→ EXERCISE TEXT:
Dr. David Korten (livingeconomiesforum.org)
is the author of Agenda
for a New Economy, The
Great Turning: From Empire to Earth Community, and the international
best seller When
Corporations Rule the World.
He was recognized as an Utne Reader
Visionary in 2011.
Editor’s note: This post was originally published by YES! Magazine, and is licensed under Creative Commons.To repost, follow these steps.
The current political debate in America hints at an unspoken, but
profoundly important choice between two radically different visions of
the path to prosperity for all.
- One vision holds that inequality is an essential and
beneficial precondition to unleash the economic growth needed to end
poverty and heal the environment. Freeing the rich from taxes and
cumbersome regulation will unleash a wave of productive investment, job
creation, and prosperity that eventually will trickle down to enrich us
all. - The other vision holds that inequality bears a primary
responsibility for the political, economic, social, and environmental
failures that threaten the future of America and the world. America
already has the world’s largest economy and one of the world’s highest
per capita income levels. Further growth for growth’s sake
is not the answer. Our priority need is to reallocate and redistribute
our economic resources to get the outcomes we really want.

→ DIRECTIONS:
**A)** Copy the passage on two visions of prosperity word for word, from "is the author" to "Visionary in 2011.".
**B)** Answer these questions from the passage on two visions of prosperity:
(i) In what year was Korten recognized as an Utne Reader Visionary?
(ii) Which magazine first published the post?
(iii) According to the second vision, what does America already have the world's largest of?

→ ENTRIES SHOWN:
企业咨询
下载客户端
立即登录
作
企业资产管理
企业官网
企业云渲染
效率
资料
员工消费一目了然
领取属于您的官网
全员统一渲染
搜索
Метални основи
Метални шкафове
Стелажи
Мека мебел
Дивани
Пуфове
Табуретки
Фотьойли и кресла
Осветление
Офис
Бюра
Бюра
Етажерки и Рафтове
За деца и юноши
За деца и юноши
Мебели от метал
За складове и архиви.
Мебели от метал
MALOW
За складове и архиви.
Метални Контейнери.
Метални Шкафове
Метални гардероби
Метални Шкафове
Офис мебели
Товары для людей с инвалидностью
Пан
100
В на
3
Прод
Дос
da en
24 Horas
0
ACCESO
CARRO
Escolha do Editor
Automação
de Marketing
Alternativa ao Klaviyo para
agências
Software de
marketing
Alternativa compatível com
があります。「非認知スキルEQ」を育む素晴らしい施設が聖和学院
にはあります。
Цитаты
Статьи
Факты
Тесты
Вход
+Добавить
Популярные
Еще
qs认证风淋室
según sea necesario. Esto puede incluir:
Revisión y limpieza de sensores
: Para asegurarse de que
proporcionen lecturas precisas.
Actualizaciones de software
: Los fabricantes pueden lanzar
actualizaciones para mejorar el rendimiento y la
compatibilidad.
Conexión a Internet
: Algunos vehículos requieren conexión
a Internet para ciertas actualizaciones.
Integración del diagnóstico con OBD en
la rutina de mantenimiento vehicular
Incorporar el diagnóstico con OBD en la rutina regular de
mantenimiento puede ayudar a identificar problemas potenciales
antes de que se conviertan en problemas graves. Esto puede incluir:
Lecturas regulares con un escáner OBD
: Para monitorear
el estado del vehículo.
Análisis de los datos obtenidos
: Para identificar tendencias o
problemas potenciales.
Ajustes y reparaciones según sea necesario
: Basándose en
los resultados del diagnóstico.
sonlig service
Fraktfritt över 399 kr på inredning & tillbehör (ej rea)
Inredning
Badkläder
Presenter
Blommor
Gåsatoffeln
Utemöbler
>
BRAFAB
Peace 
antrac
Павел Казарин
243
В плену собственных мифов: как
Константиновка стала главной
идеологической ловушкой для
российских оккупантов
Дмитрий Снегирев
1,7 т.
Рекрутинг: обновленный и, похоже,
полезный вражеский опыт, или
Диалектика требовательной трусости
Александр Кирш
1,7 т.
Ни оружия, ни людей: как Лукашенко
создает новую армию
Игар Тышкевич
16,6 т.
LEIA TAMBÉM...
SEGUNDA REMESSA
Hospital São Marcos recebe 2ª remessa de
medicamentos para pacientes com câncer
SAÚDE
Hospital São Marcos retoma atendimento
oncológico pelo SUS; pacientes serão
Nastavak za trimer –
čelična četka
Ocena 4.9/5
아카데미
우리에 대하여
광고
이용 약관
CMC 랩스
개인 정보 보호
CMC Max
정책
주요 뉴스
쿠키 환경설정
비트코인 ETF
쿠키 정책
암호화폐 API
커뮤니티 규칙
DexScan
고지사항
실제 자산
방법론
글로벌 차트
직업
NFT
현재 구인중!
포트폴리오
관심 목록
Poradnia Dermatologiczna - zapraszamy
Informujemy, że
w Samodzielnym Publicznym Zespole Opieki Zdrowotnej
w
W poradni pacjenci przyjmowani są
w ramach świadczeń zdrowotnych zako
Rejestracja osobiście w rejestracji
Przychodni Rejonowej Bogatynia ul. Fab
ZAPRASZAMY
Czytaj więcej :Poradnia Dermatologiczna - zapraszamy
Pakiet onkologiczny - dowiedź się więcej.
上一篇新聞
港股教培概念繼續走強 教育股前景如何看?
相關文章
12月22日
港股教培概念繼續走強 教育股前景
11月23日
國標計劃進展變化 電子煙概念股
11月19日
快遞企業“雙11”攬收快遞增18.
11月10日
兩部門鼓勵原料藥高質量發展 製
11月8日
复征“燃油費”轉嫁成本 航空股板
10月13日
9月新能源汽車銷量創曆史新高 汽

→ EXERCISE SOLUTIONS:
**A)**
is the author of Agenda
for a New Economy, The
Great Turning: From Empire to Earth Community, and the international
best seller When
Corporations Rule the World.
He was recognized as an Utne Reader
Visionary in 2011.

**B)**
(i) 2011
(ii) YES! Magazine
(iii) Economy